“来送货。”

    哪家铺子能趁的上胡家少东家亲自送货?也就是自家妹子了。

    从前在家胡青羽是个与妹妹们不多话的,但他心里很明白,这些妹妹们不管是不是他嫡亲的,但将来出嫁后,要依靠的娘家就是他。

    胡青羽是第二天一早离开的昴城,出城的时候,却不巧的刚好被也预备出城的郑蔚看见了。郑蔚眼瞳骤然一缩,惊喜无论如何也压抑不住。

    这些日子他已经开始往昴城周边寻找,趁着休沐也跑过旁边的县镇,但始终一无所获。胡青羽不会无端出现在昴城,结合沈潇说胡珊兰是来了泽安州,可见她如今还是在昴城。

    只可惜胡青羽是要走了,让他没法顺着寻找。但能确定胡珊兰还在昴城,对他来说已经是个天大的好消息了。

    他心里宽松了许多,这天晚上的粥吃下去后,腹中翻滚的感觉竟浅了许多,没有吐。

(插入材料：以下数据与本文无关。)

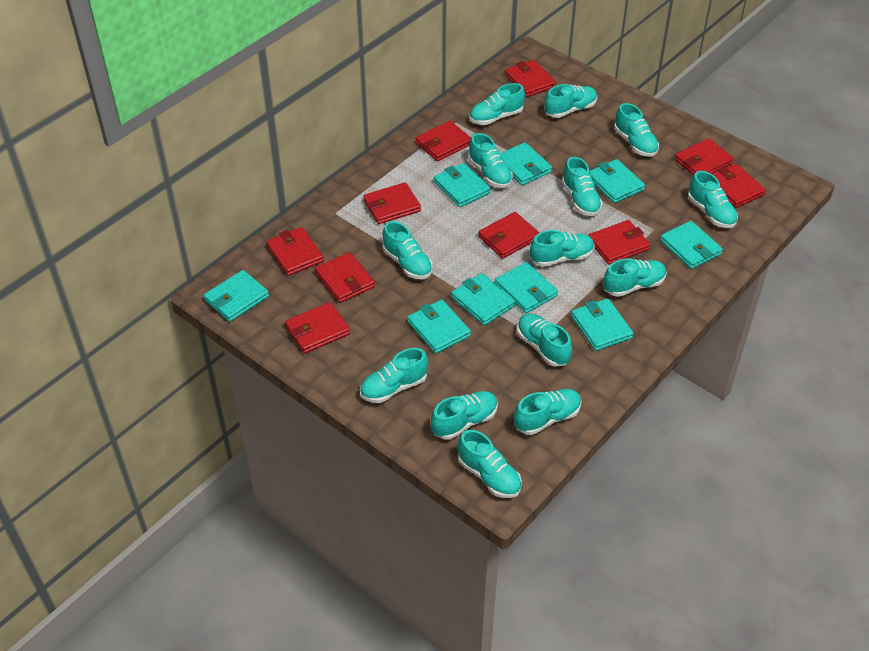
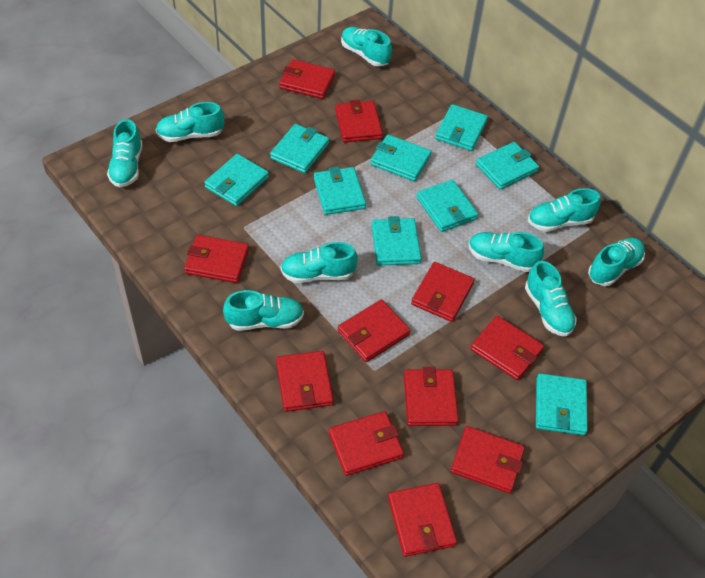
red wallet: [266,227,324,276] [285,302,350,354] [315,252,375,303] [363,182,421,224] [416,121,471,162] [478,212,540,259] [505,60,556,97] [588,220,650,265] [675,138,734,175] [712,164,766,208] = 10 -> [184,235,249,283] [276,351,334,412] [279,59,335,99] [329,411,404,476] [335,100,383,142] [338,300,411,362] [388,483,457,557] [404,367,459,426] [411,262,475,322] [451,426,525,493] [471,316,544,380] = 11
turquoise shoe: [360,348,429,403] [383,221,433,279] [431,391,498,440] [458,430,522,498] [468,133,513,188] [469,83,525,125] [514,389,582,435] [517,314,572,367] [530,230,594,267] [545,84,597,118] [562,157,603,216] [603,259,667,297] [614,103,659,157] [688,171,738,228] = 14 -> [107,119,143,188] [156,102,224,142] [223,290,304,331] [280,242,358,283] [341,27,392,66] [469,232,544,272] [525,261,577,336] [528,188,601,232] [588,238,645,286] = 9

    郑蔚每次吃饭吃药,阿瓜都慌张的很,生怕他难受,生怕他再吐出来。他如今的状况让阿瓜很害怕,怕他活不下去。但今天忽然就好转了,连整个人瞧着都有了几分活人气儿了。

    “爷。”

    阿瓜抹眼泪,郑蔚朝他笑了笑。

    这天晚上,他一直不敢动的那只藤箱终于被他打开了。

    里面摆放整齐的文房四宝,还有他没用完的一摞竹纸。下面是被布裹的严实的包,他轻轻揭开,触眼就是那支墨梅。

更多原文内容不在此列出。